As I'm still so far behind in the LLM tech in terms of how it works, so I don't know what to think of this article, but my experience with using them as a user to generate FORTH code was often a failure. They just can't get it right, most likely due to lack of training data. OTOH, I also found writing FORTH as a human way more difficult than any other language I used, even more so than hand written assembly. But it amortizes itself fairly quickly, and things get a lot easier after a point (what I called earlier as vocabulary maturity). But more importantly writing FORTH code is way more fun and satisfying to me somehow.
Once you start writing really complex programs the system gets painful and hard. But trivial things are easy, and the consistency is so appealing.
Creating the required primitives in Assembly, and then the remaining userspace out from them.
Afterwards it is programming like most languages.
I have done it with Lisps though.
Also on 8 bit home computers it provided the feeling to be coding close to Assembly while being close enough to BASIC as high level language.
This doesn't mean you should write AI in these languages, just that it is unusually cheap and easy for AI to reason about code written in these languages on silicon.
https://github.com/howerj/subleq
https://github.com/howerj/muxleq
Muxleq because of performance:
cd muxleq
cc -O2 -ffast-math -o muxleq muxleq.c
Edit muxleq.fth, set these values like this: 1 constant opt.multi ( Add in large "pause" primitive )
1 constant opt.editor ( Add in Text Editor )
1 constant opt.info ( Add info printing function )
0 constant opt.generate-c ( Generate C code )
1 constant opt.better-see ( Replace 'see' with better version )
1 constant opt.control ( Add in more control structures )
0 constant opt.allocate ( Add in "allocate"/"free" )
1 constant opt.float ( Add in floating point code )
0 constant opt.glossary ( Add in "glossary" word )
1 constant opt.optimize ( Enable extra optimization )
1 constant opt.divmod ( Use "opDivMod" primitive )
0 constant opt.self ( self-interpreter [NOT WORKING] )
Then run:./muxleq ./muxleq.dec < muxleq.fth > new.dec
new.dec it's the enhanced SUBLEQ EForth image.
To run it:
./muxleq new.dec
For the available words, run words
inside the interpreter.Enter
bye
to exit.Get Starting Forth but the ANS version (there's some PDF in search engines) and Thinking Forth.
But Forth taken holistically is a do-anything-anytime imperative language, not just "concatenative" or "postfix". It has a stack but the stack is an implementation detail, not a robust abstraction. If you want to do larger scale things you don't pile more things on the stack, you start doing load and store and random access, inventing the idioms as you go along to load more and store more. This breaks all kinds of tooling models that rely on robust abstractions with compiler-enforced boundaries. I briefly tested to see what LLMs would do with it and gave up quickly because it was a complete rewrite every single time.
Now, if we were talking about a simplistic stack machine it might be more relevant, but that wouldn't be the same model of computation.
Not exactly. Not only the stack is central in the design of Forth (see my comment over there [1]).
It seems to me that a point-free language like Forth would be highly problematic for an LLM, because it has to work with things that literally are not in the text. I suppose it has to make a lot of guesses to build a theory of the semantic of the words it can see.
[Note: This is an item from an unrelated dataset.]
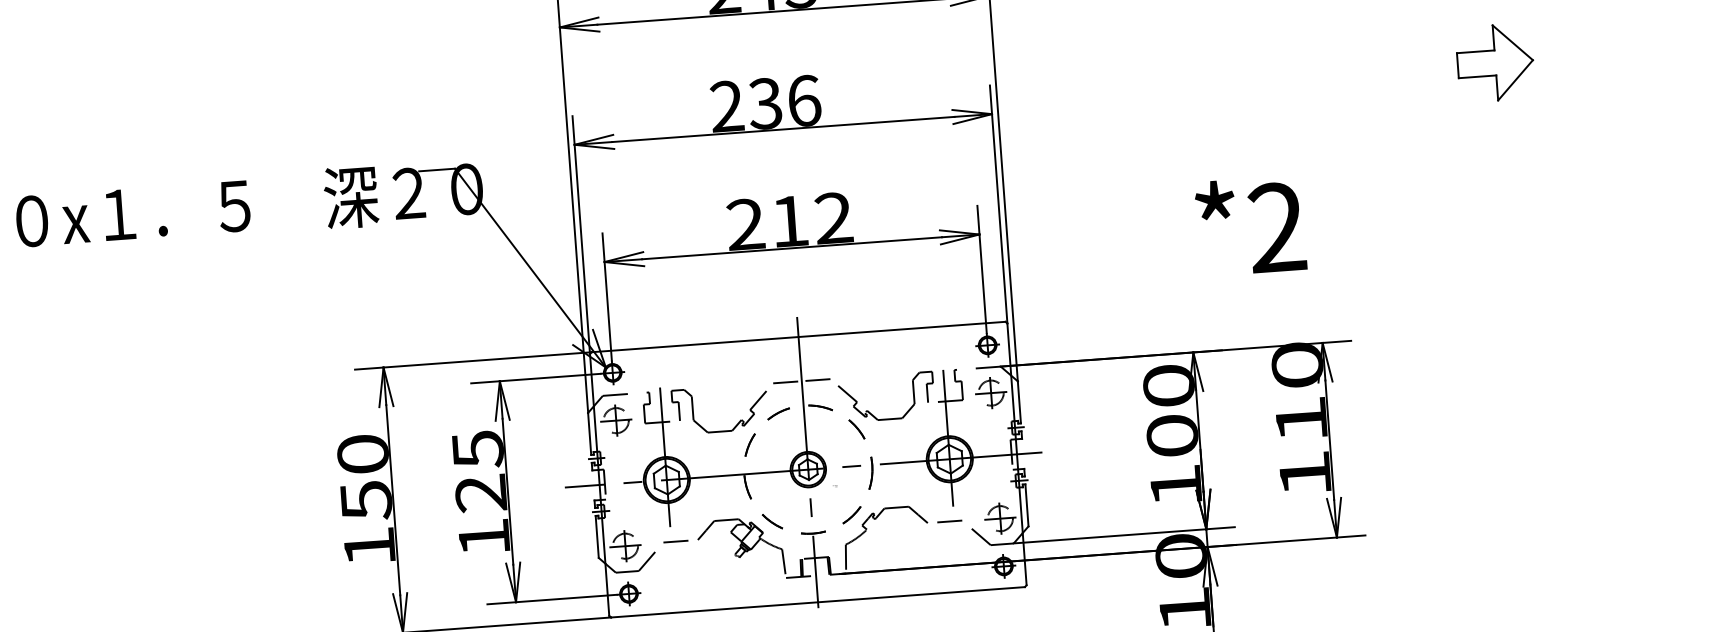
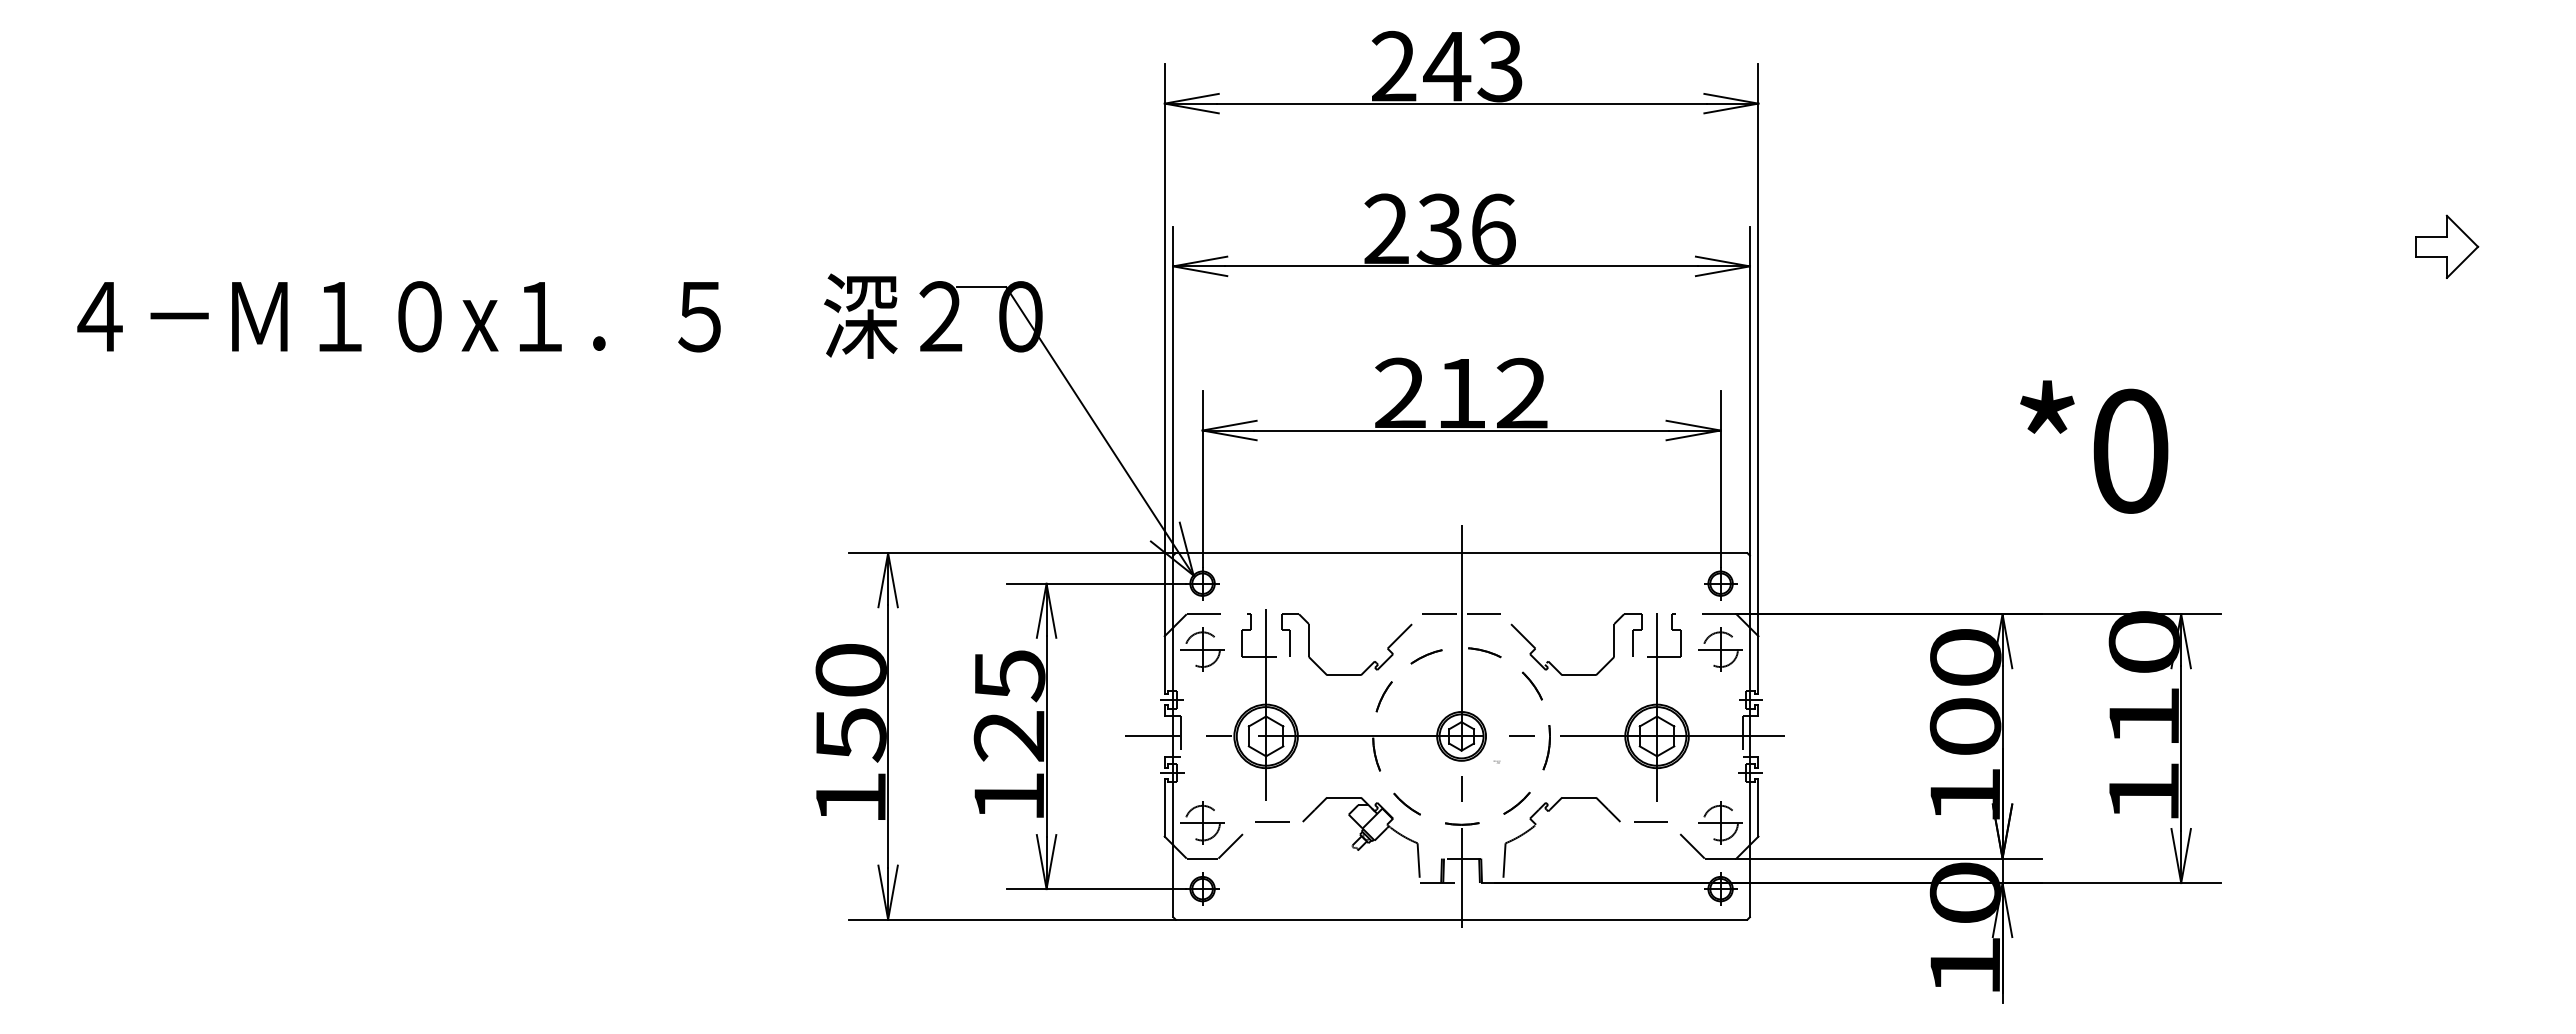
part: (1495, 62) -> (2446, 246), size x0.6
text: (1277, 227) -> (2130, 450), *2 -> *0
Nearly every time the topic of Forth is discussed on HN, someone points out that the cognitive overload* of full point-free style is not viable.
This won't show up in a smaller benchmark, because the clutching at straws tends to happen nearer to the edge of the window. The place where you can get it to give up obvious things that don't work, and actually try the problem space you've given.
What I’m investigating is if more compact languages work for querying data.
What makes you think it’s going to clutch at straws more? What makes you think it won’t do better with a more compact, localized representation?
If you're executing the operations interactively, you're seeing what's happening on the stack, and so it's easy to keep track of where you are, but if you're reading postfix expressions, it's significantly harder.
Playing with APL has really changed the way I look at both.
LLMs handle deeply nested syntax just fine - parentheses and indentation are not the hard part. Linearization is not a meaningful advantage.
In fact, it’s much more likely to be a disadvantage, much as it is for humans. Stack effects are implicit, so correct composition requires global reasoning. A single missing dup breaks everything downstream. LLMs, and humans, are much more effective when constraints are named and localized, not implicit and global.